** SOURCE TEXT **
++++

But the difference between the one-minute number used in the WCD and the actual maximum detection time may be much larger. In response to the many experts who commented that hours, rather than minutes, were more accurate figures for the WCD, the Corps merely repeated that ETP had assured it that DAPL’s system was capable of detecting a full-bore rupture one to three minutes after it occurred. See RAR 127, 205, 254. Of course, the fact that the system is capable of detecting a leak in this time does not mean that it will do so, only that it may. And in neither case does the one-to-three-minute timeframe purport to be the maximum release time the WCD regulation requires and which the experts posited could well be hundreds of times longer than ETP’s number.

++++

** INFORMATION GIVEN **
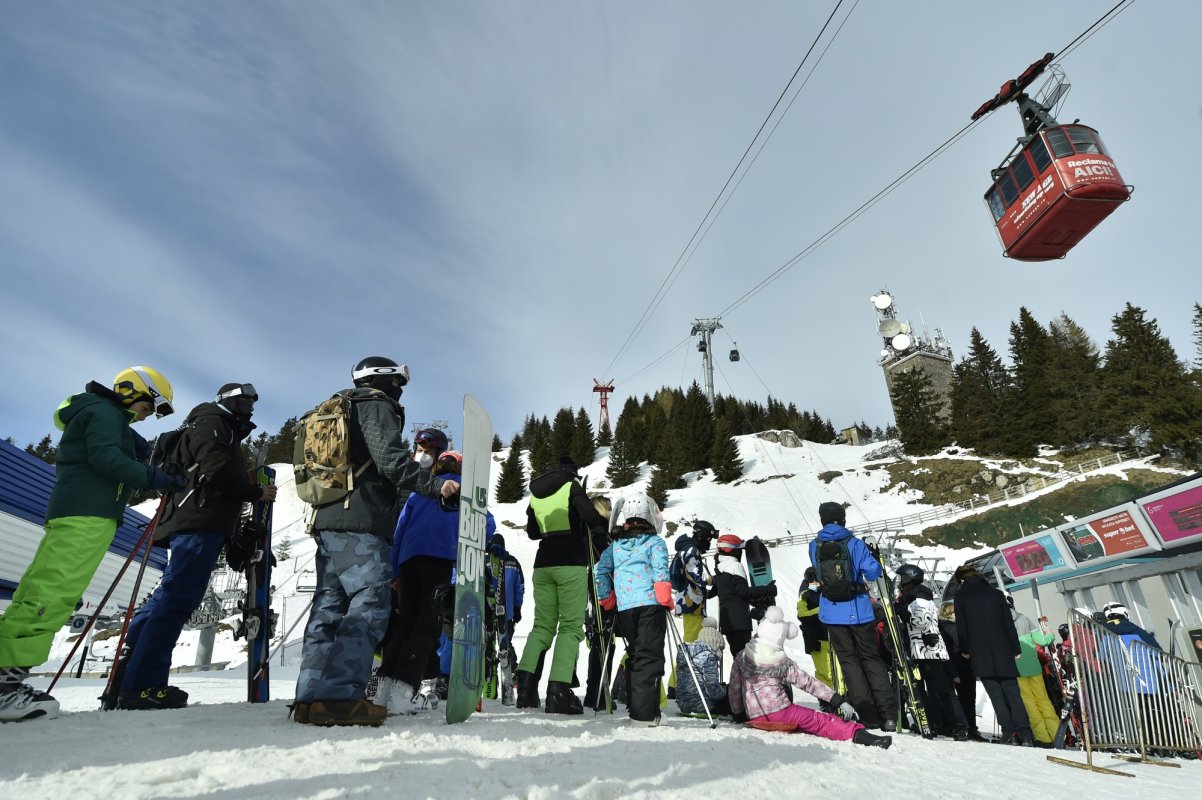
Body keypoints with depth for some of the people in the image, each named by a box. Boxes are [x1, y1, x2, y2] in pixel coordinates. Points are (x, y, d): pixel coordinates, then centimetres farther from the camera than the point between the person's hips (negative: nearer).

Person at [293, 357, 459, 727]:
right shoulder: (377, 406, 0)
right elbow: (390, 460, -16)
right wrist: (434, 484, -20)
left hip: (326, 520, 10)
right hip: (361, 524, -10)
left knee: (329, 606, 9)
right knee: (369, 605, -11)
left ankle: (311, 697, 9)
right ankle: (340, 697, -17)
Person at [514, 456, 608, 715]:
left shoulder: (535, 494, 14)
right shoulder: (572, 487, -3)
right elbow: (592, 518, -17)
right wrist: (604, 525, 0)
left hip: (543, 563, 5)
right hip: (571, 563, -5)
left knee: (542, 625, 12)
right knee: (571, 626, -1)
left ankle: (525, 681, 0)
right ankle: (558, 689, -9)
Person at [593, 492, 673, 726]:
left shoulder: (615, 544, 15)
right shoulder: (655, 541, 4)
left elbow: (600, 571, 9)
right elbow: (660, 570, -10)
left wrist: (607, 599, 17)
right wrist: (666, 599, -4)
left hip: (624, 607, 4)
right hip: (650, 603, -4)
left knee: (634, 655, 18)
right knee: (649, 656, -1)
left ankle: (635, 707, 21)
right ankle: (643, 714, -6)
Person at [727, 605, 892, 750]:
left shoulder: (742, 657, 6)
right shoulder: (783, 661, 3)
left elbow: (734, 689, 7)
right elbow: (808, 682, 0)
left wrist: (738, 715, 21)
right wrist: (839, 700, 2)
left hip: (754, 717, 3)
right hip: (779, 712, -3)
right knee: (820, 720, -1)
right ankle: (857, 733, -16)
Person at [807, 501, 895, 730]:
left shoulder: (814, 546, 0)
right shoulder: (854, 544, -9)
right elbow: (873, 572, -11)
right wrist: (873, 559, 9)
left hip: (833, 613, 1)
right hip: (859, 610, -1)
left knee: (848, 661, 9)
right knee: (871, 659, 12)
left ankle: (869, 716, 6)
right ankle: (888, 714, 7)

++++

** ASSIGNMENT **
In the excerpt on leak detection time, why does the system's capability to detect a full-bore rupture within one to three minutes fail to establish that it will do so? Answer in one to three sentences. The rows come from a separate source unrelated to the text.

** RESPONSE BELOW **
A system that is capable of detecting a leak in that time will not necessarily do so; the capability means only that it may.